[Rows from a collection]
========================================

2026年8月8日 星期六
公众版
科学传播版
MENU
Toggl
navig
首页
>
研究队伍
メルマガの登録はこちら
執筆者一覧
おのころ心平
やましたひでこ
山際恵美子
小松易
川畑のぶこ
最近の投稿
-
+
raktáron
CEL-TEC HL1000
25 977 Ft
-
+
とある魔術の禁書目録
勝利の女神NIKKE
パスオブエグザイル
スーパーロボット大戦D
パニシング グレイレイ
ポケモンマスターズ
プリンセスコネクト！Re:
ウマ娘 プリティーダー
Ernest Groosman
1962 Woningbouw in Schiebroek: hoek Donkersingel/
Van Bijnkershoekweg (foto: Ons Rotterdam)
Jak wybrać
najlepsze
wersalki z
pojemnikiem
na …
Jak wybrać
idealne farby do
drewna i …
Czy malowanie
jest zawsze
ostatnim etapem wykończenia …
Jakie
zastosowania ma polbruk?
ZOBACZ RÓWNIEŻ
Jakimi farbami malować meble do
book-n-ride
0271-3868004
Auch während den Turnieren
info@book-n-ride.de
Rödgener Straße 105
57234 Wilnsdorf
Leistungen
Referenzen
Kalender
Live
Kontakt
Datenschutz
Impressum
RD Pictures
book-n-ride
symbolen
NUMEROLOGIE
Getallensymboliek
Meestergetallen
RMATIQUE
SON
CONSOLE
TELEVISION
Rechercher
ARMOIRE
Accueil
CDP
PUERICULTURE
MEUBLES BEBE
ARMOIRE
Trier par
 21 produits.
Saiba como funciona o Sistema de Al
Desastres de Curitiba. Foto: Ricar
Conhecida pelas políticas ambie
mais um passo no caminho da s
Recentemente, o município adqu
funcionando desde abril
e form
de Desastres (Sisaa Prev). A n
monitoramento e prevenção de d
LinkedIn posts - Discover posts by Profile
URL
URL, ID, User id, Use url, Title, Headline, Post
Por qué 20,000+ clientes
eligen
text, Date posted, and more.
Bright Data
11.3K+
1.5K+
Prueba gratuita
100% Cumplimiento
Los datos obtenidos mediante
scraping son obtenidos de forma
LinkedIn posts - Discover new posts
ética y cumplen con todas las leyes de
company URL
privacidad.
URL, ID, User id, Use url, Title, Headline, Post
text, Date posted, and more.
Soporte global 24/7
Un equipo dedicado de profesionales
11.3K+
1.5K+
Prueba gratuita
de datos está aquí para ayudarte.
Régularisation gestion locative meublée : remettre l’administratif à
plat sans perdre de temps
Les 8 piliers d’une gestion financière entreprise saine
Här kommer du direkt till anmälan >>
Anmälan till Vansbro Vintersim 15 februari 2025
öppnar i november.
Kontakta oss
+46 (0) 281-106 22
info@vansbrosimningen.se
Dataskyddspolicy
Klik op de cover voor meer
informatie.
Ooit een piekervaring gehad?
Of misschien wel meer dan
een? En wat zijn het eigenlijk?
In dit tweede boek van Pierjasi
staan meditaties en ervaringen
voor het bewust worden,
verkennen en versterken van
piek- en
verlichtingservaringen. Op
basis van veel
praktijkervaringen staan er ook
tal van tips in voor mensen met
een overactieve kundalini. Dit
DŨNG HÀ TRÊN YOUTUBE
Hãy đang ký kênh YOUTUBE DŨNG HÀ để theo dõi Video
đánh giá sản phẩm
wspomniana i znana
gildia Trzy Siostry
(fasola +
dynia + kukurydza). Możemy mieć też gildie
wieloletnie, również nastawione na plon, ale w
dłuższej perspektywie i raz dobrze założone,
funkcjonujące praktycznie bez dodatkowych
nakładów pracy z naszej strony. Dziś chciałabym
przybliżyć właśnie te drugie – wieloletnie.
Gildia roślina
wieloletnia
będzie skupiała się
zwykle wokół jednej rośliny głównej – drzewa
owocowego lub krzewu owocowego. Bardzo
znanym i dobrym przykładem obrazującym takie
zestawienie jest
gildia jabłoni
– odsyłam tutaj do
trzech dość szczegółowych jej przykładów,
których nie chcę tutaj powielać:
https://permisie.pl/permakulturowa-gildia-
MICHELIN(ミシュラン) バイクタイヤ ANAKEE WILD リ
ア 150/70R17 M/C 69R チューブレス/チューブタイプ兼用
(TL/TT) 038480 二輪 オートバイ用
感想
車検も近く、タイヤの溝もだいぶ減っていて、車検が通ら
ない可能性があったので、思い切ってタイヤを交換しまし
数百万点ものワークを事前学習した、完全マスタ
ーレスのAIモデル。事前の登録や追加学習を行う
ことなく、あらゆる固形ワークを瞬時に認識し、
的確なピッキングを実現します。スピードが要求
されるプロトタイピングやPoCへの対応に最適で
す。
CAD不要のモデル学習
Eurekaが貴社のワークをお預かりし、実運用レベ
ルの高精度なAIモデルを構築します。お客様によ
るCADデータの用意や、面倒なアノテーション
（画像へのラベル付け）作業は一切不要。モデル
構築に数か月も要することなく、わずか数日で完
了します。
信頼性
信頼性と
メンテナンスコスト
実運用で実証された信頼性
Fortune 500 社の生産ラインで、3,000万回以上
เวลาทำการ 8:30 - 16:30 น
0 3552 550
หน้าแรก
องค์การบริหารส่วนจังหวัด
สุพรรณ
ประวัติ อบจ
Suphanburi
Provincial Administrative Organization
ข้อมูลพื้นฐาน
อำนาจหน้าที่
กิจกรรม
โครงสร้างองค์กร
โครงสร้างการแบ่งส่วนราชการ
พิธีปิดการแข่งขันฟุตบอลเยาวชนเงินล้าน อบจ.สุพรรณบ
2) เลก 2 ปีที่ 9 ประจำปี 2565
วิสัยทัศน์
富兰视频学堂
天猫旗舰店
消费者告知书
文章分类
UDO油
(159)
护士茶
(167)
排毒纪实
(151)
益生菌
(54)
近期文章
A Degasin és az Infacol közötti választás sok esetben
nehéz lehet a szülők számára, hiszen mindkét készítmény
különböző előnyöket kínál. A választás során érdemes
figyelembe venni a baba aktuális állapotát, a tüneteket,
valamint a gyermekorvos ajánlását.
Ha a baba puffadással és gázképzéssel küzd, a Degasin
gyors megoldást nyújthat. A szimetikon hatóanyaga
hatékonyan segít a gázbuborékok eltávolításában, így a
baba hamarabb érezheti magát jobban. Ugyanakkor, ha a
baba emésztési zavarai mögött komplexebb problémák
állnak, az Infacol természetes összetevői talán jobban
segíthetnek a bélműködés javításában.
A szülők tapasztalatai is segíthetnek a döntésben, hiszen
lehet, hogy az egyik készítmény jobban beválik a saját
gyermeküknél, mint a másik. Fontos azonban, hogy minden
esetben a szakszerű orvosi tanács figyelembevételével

========================================

Give the lines from the start of the rows through the line containing "1962 Woningbouw in", inclusive, as a numbered list. Leave out any blank lines.

> **Exercise result**
1. 2026年8月8日 星期六
2. 公众版
3. 科学传播版
4. MENU
5. Toggl
6. navig
7. 首页
8. >
9. 研究队伍
10. メルマガの登録はこちら
11. 執筆者一覧
12. おのころ心平
13. やましたひでこ
14. 山際恵美子
15. 小松易
16. 川畑のぶこ
17. 最近の投稿
18. -
19. +
20. raktáron
21. CEL-TEC HL1000
22. 25 977 Ft
23. -
24. +
25. とある魔術の禁書目録
26. 勝利の女神NIKKE
27. パスオブエグザイル
28. スーパーロボット大戦D
29. パニシング グレイレイ
30. ポケモンマスターズ
31. プリンセスコネクト！Re:
32. ウマ娘 プリティーダー
33. Ernest Groosman
34. 1962 Woningbouw in Schiebroek: hoek Donkersingel/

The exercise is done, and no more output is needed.